The sun’s core and corona both reach millions of degrees, but in between, its surface is a comparatively cold 11,000 degrees (6,000 C). That mystery led researchers to simulate solar conditions in a potentially “dangerous” experiment.
Temperatures at the center of the sun reach an incomprehensible 27 million degrees (15 million Celsius) but drop at the surface, where it emits light.
“It is all the more astonishing that temperatures of several million degrees suddenly prevail again in the solar corona above,” said researcher Frank Stefani of the Helmholtz Center Dresden-Rossendorf (HZDR), a national lab in Germany.
Stefani and his team at the HZDR Institute for Fluid Dynamics conducted experiments to understand corona heating. For Stefani, the question is: “Why is the pot warmer than the stove?”
While scientists had generally accepted that magnetic waves have an essential role in heating the solar corona, there was disagreement over whether it was due to change in the magnetic field structures in the solar plasma or to the dampening of different types of waves.
The Dresden researchers focused on the solar atmosphere immediately below the corona, or magnetic canopy, where plasma waves, known as Alfvén waves, and magnetic fields heat the plasma and the solar corona above.
“Just below the sun’s corona lies the so-called magnetic canopy, a layer in which magnetic fields are aligned largely parallel to the solar surface. Here, sound and Alfvén waves have roughly the same speed and can therefore easily morph into each other,” Stefani said. “We wanted to get to exactly this magic point — where the shock-like transformation of the magnetic energy of the plasma into heat begins.”
To find the answer, Stefani and his team used dangerous molten rubidium, an alkali metal, and pulsed it with high magnetic fields.
Rubidium reacts violently to water and bursts spontaneously into flame when exposed to air.
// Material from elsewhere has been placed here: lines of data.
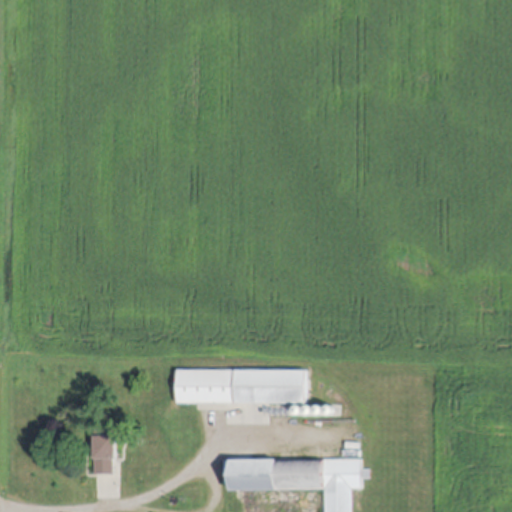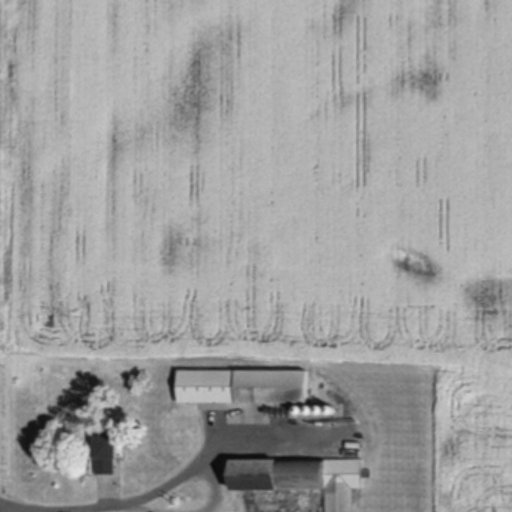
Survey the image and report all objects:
building: (243, 387)
building: (240, 388)
building: (311, 410)
building: (301, 411)
building: (321, 411)
building: (332, 411)
building: (106, 451)
building: (103, 454)
building: (301, 478)
building: (298, 480)
road: (125, 501)
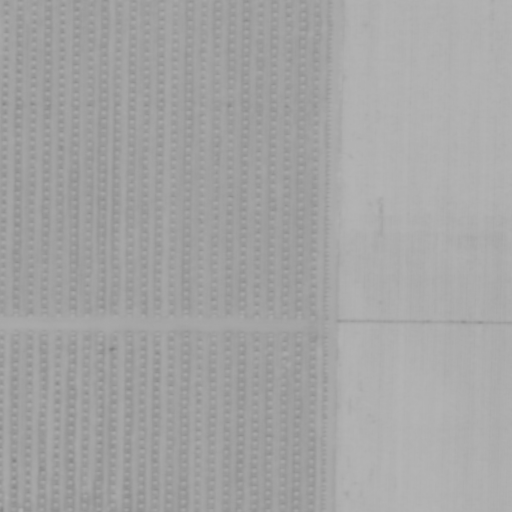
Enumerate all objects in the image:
crop: (256, 256)
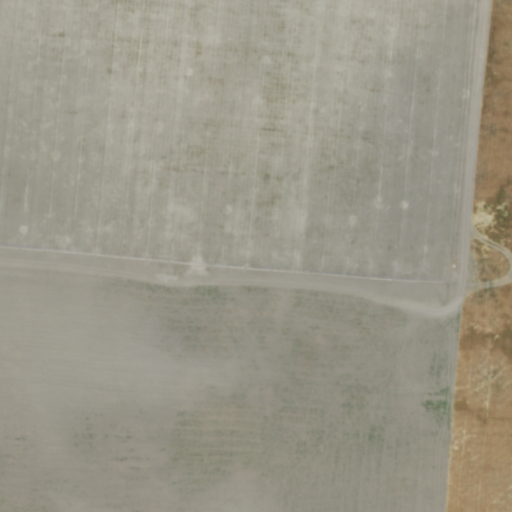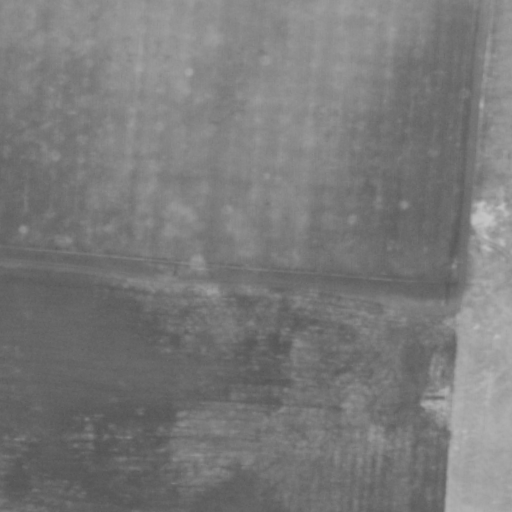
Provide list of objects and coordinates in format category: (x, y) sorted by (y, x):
crop: (256, 256)
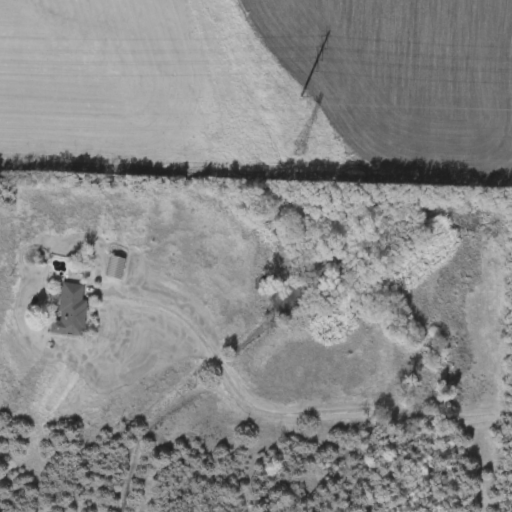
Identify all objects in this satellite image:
power tower: (296, 99)
building: (111, 268)
building: (112, 269)
building: (66, 312)
building: (66, 312)
road: (279, 418)
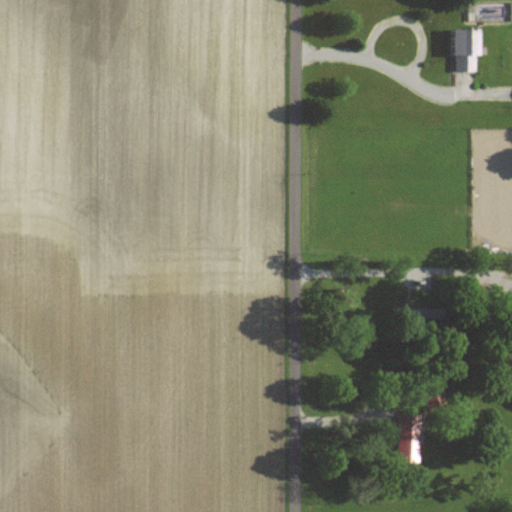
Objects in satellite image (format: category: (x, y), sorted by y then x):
building: (459, 49)
road: (410, 63)
road: (454, 90)
road: (295, 256)
road: (355, 270)
building: (425, 313)
building: (428, 393)
building: (404, 439)
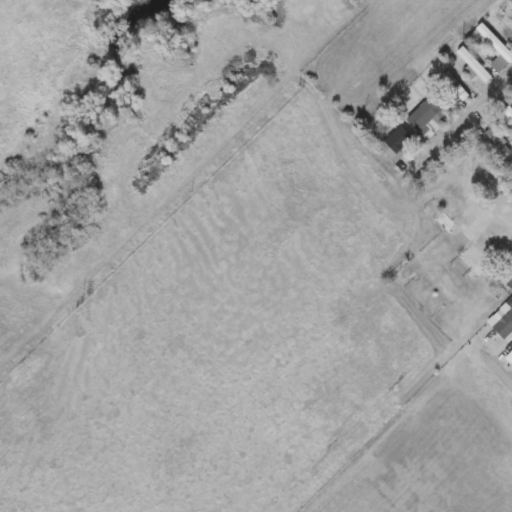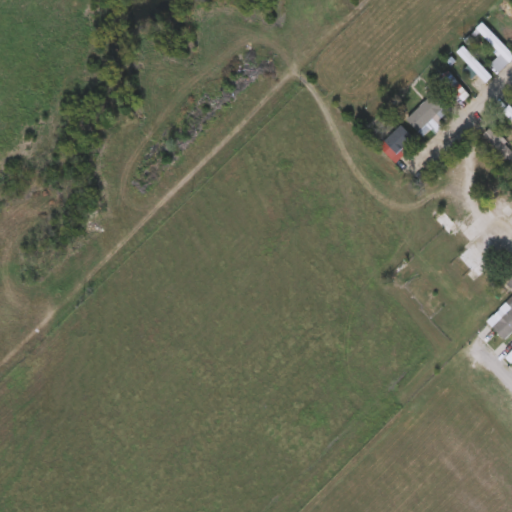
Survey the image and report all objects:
building: (506, 8)
building: (506, 11)
building: (496, 45)
building: (496, 50)
building: (456, 89)
building: (430, 112)
building: (510, 113)
building: (429, 116)
building: (509, 116)
road: (460, 124)
building: (398, 143)
building: (500, 143)
building: (398, 146)
building: (499, 146)
road: (467, 180)
building: (429, 207)
building: (506, 210)
building: (442, 218)
building: (480, 225)
road: (503, 243)
building: (475, 260)
building: (471, 266)
road: (506, 282)
building: (416, 291)
building: (419, 293)
building: (510, 352)
road: (497, 367)
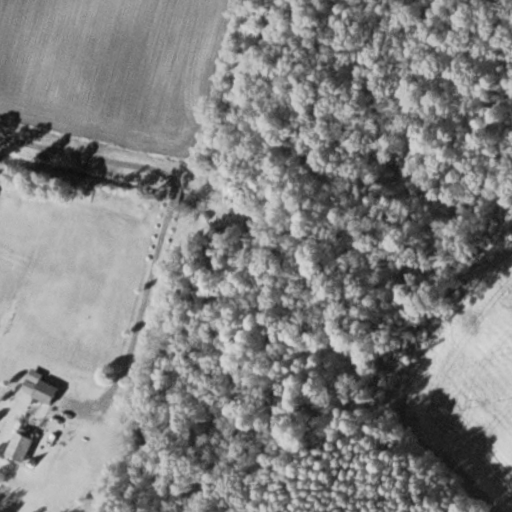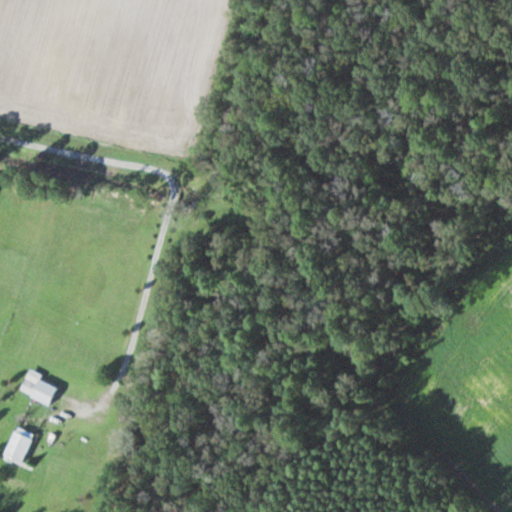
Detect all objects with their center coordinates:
road: (80, 152)
building: (40, 390)
building: (19, 446)
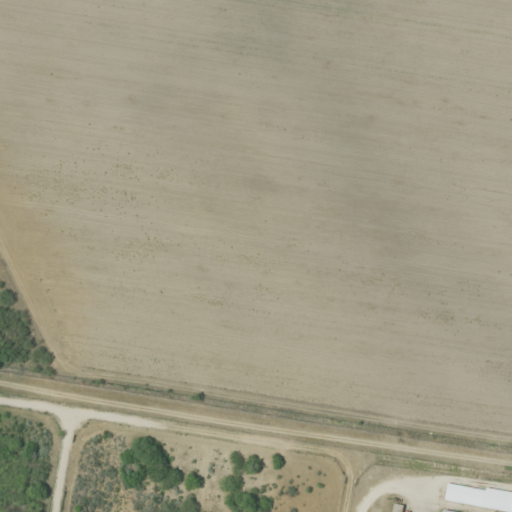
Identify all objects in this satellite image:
road: (255, 424)
airport: (222, 458)
building: (478, 496)
building: (395, 507)
building: (446, 511)
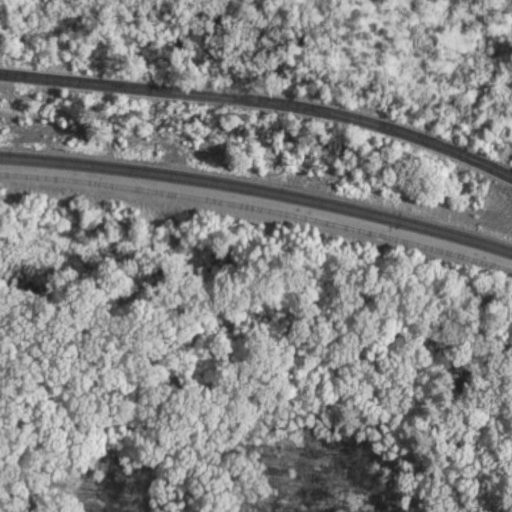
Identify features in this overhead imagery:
road: (261, 99)
road: (258, 188)
railway: (258, 207)
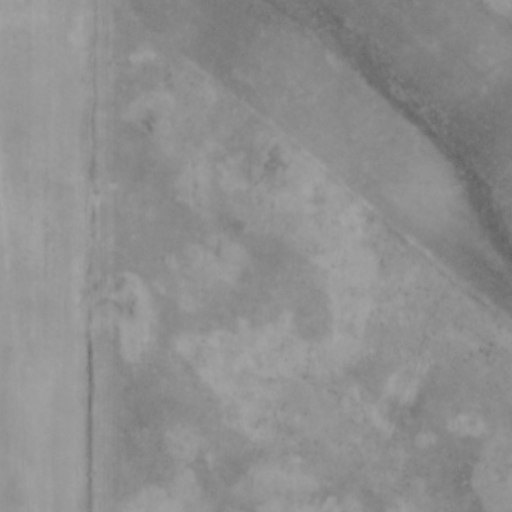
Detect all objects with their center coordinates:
road: (104, 255)
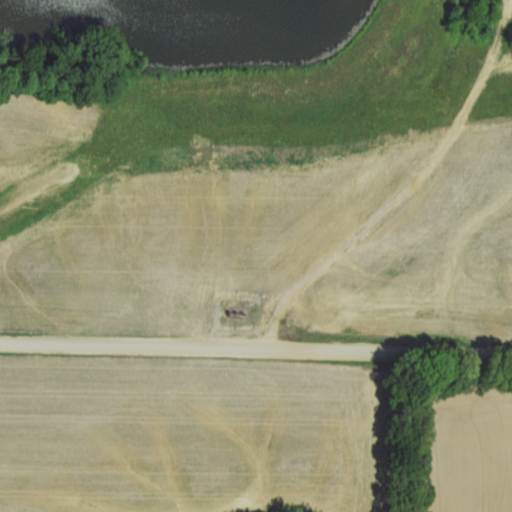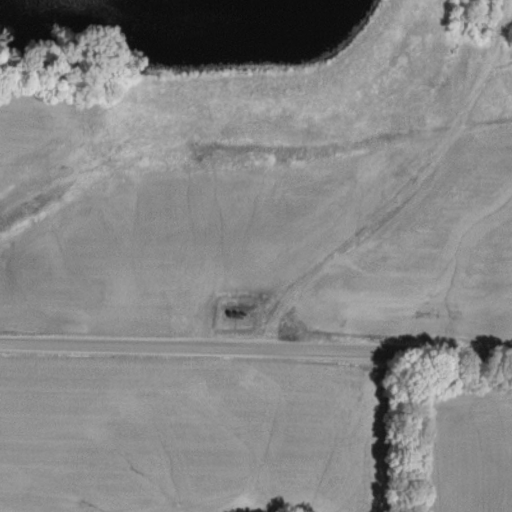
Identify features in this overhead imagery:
road: (387, 191)
road: (256, 345)
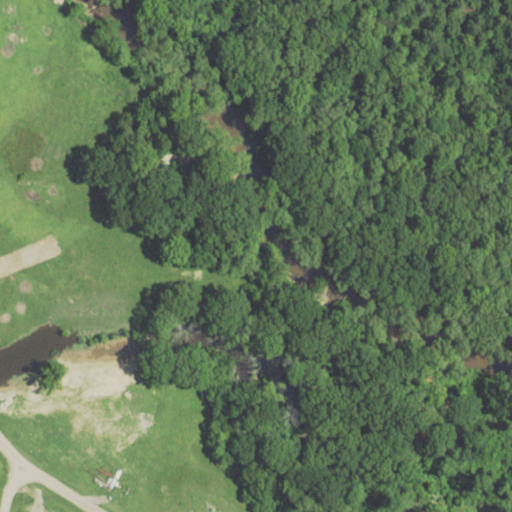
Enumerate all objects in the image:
river: (281, 214)
road: (45, 479)
road: (11, 487)
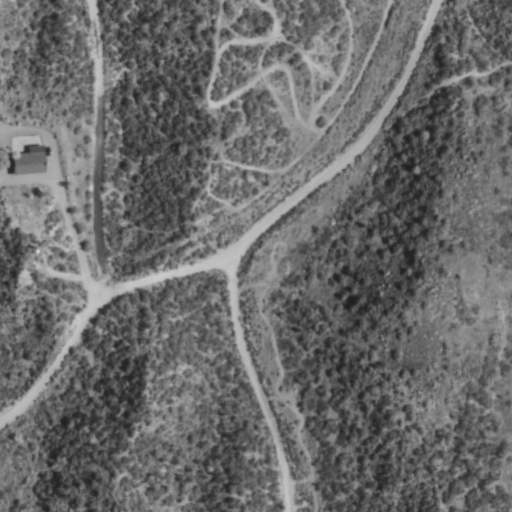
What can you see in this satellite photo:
road: (96, 147)
building: (25, 159)
building: (25, 160)
road: (68, 219)
road: (245, 242)
road: (255, 382)
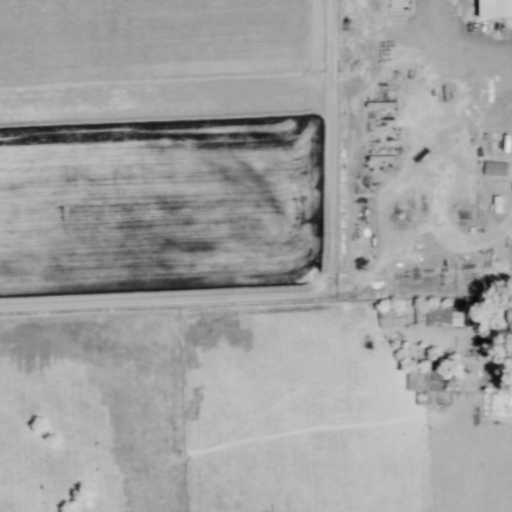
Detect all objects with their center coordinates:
building: (495, 8)
road: (455, 44)
building: (494, 168)
building: (509, 314)
building: (443, 316)
building: (391, 317)
building: (422, 383)
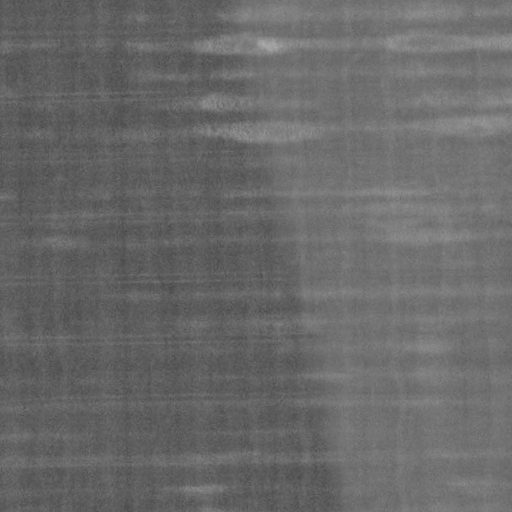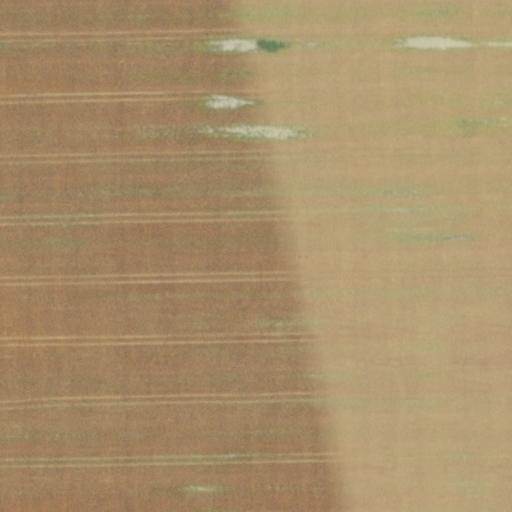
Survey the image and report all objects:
crop: (256, 256)
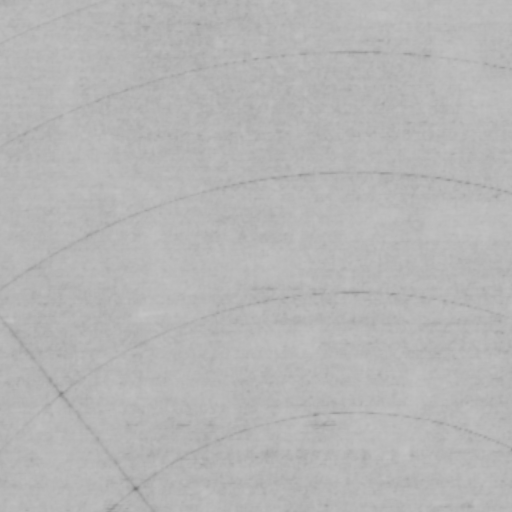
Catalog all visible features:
crop: (255, 256)
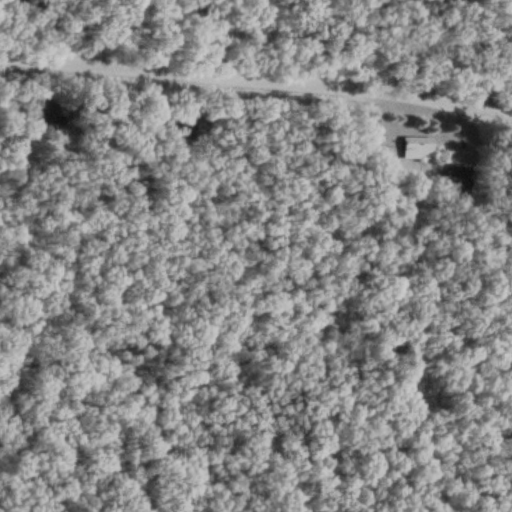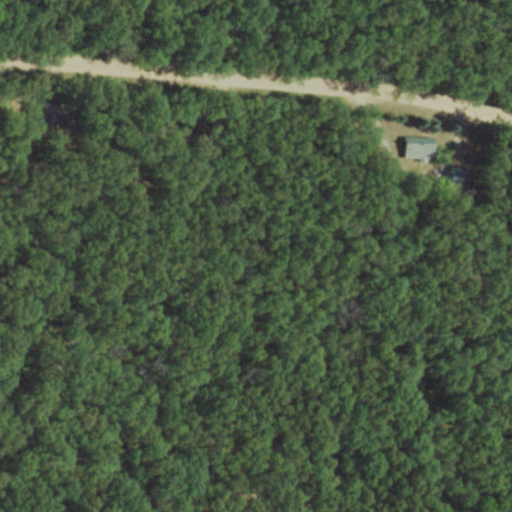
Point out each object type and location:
road: (257, 76)
building: (416, 145)
building: (458, 178)
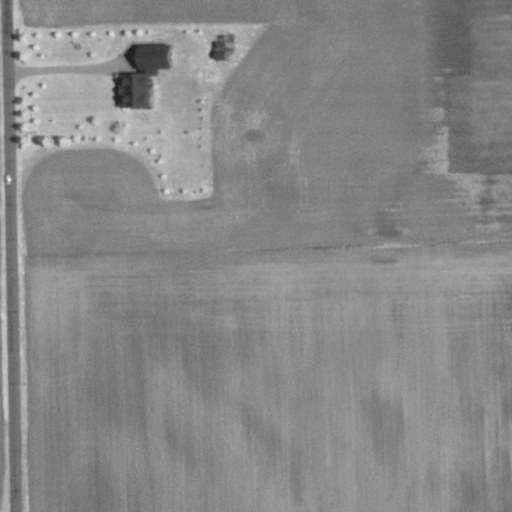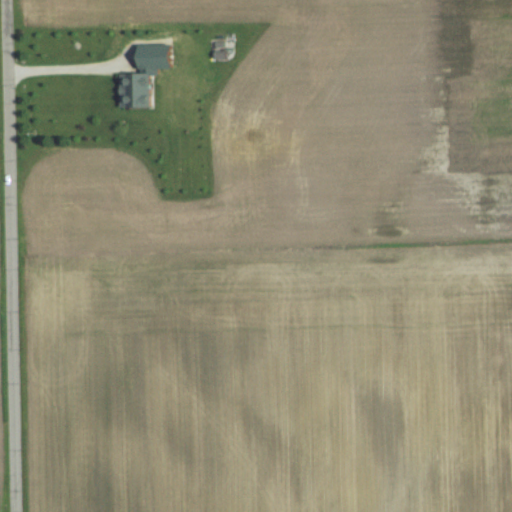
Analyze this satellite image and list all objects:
road: (59, 67)
building: (148, 80)
road: (10, 255)
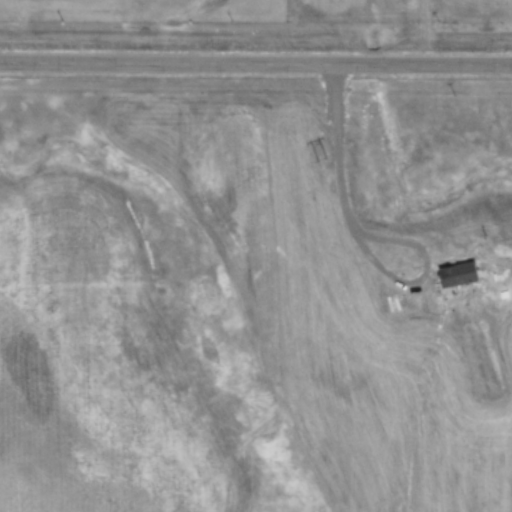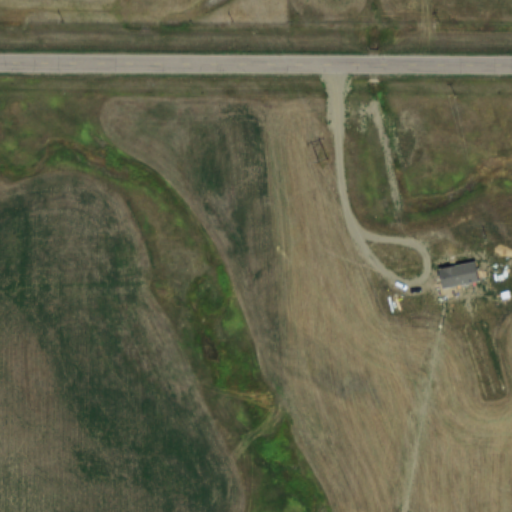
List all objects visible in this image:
road: (255, 66)
power tower: (321, 159)
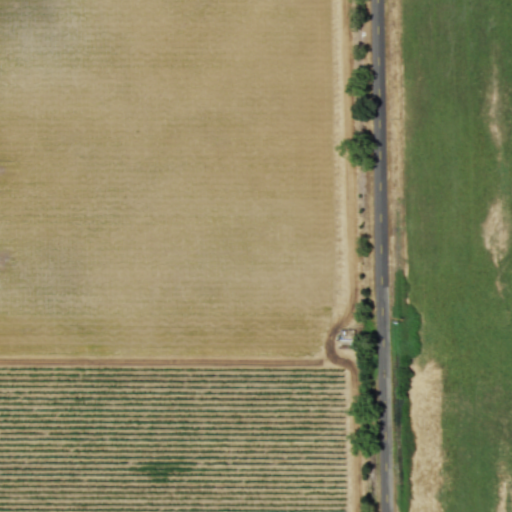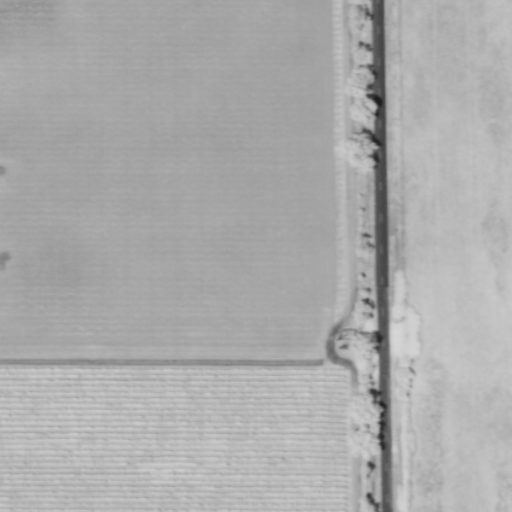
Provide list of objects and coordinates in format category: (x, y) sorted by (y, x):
crop: (256, 256)
road: (382, 256)
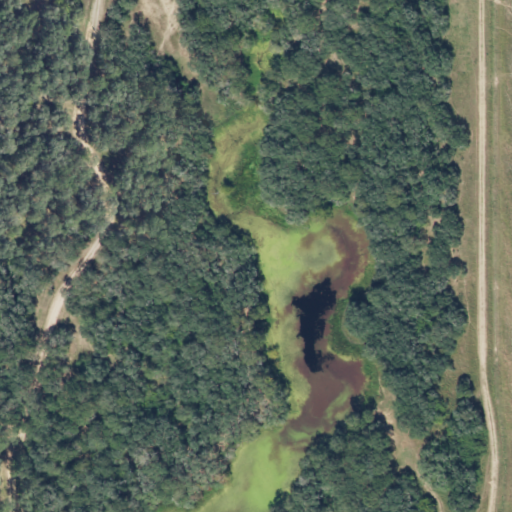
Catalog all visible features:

By putting it in a stainless steel container and exposing it to 50 times atmospheric air pressure, the researchers safely melted the rubidium by exposing it to a magnetic field and alternating current.
The laboratory model confirmed experimentally for the first time the theoretical behavior of Alfvén waves. The results were published in the Physical Review Letters of the American Physical Society.
The researchers likened the magnetic fields’ effect on the ionized particles of the plasma to a guitar string. Just as playing that string triggers a wave motion, the frequency and speed of the Alfvén wave increase with the strength of the magnetic field.
The Alfvén waves were measured at more than 1 million times the strength of Earth’s magnetic field and changed to a lower frequency, breaking the sound barrier for the first time. This doubling of the period accorded with Stefani’s predictions.
Alfvén waves were first predicted in 1942, having been detected in liquid-metal experiments and studied in plasma physics labs. Until now, the conditions of the sun’s magnetic canopy that produce corona heating had not been reproduced in a lab.
Both NASA’s Parker Solar Probe and the European Space Agency’s Solar Orbiter are seeking to know more about these effects by entering into closer contact with the sun.